Years later, Tommy and Kathy have become a couple. Before dying – or ‘completing’, as they call it – after her second ‘donation’, Ruth tells them that she believes a deferral is possible for couples that are truly in love. Kathy and Tommy go to Miss Emily’s house, their former Headmistress, certain that, as children, they were encouraged to produce art precisely to be able to prove, one day, their true feelings.  

They are quickly disappointed. Miss Emily reveals that Hailsham has now closed down, but that while the school stood, it was meant as an experiment, aimed at convincing the public to improve living conditions for the clones: 

‘We took away your art because we thought it would reveal your souls. Or to put it more finely, we did it to prove you had souls at all…we demonstrated to the world that if students were reared in humane, cultivated environments, it was possible for them to grow to be as sensitive and intelligent as any human being.’ 

Equating creativity with human identity does make sense, to an extent at least. In The Mind of the Maker (1941), Christian novelist and critic Dorothy L. Sayers argued that the closest we can get to understanding God as our Creator is through engaging ourselves in creative acts: ‘the experience of the creative imagination in the common man or woman and in the artist is the only thing we have to go upon in entertaining and formulating the concept of creation’. In creative acts, from a Christian perspective, we partially grasp God’s creation of us.  

Ultimately, however, being creative in imitation of God, is not enough to get to the very core of what defines a human being. There are all kinds of factors, from old age to mental or physical disability, that make any form of traditionally creative act highly unlikely for some people. By that definition, someone in a coma or a newborn baby is not fully human. 
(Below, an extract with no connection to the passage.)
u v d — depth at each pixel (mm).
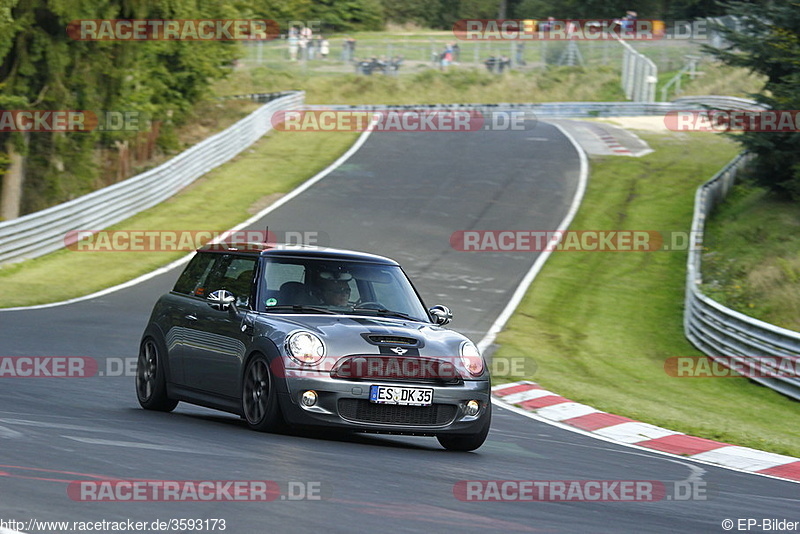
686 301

That’s exactly the definition of humanity that underpins the cruel society of Ishiguro’s Never Let Me Go. We need a better definition, and Christianity provides a unique tradition to help us on the way. A Christian concept of the human person is one that looks both at why we were made, and what we were made for. Christians believe that God made us out of love, and for the purpose of being in communion with him. He made each one of us as a special and irreplaceable individual, and for each of us our telos – the end or aim of our life – is to join him in heaven.  

If we embrace this definition of what it means to be human, then the extent to which we are able to express our intelligence or creativity while on earth doesn’t really matter anymore. If we believe that merely to exist is good – not to exist and fulfil our potential through this or that accomplishment, but just to exist – then we can’t deny that each member of the human family is, in fact, a ‘person’ in the fullest sense of the word.  
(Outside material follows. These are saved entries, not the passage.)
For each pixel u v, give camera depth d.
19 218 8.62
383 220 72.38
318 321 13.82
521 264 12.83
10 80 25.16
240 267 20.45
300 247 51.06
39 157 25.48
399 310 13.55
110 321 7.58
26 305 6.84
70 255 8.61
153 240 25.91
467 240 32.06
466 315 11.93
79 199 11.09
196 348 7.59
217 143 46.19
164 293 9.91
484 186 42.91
It is precisely this God-shaped hole that makes the concept of human dignity so fragile and slippery in Never Let Me Go. Ishiguro’s brilliant novel is, ultimately, the perfect Frankenstein story for the modern day. It warns us about the consequences of what might happen if we try to treat other human beings as things we have paid, but even more powerfully it shows us the danger of valuing human life for its creativity, instead of loving it as the creation of God.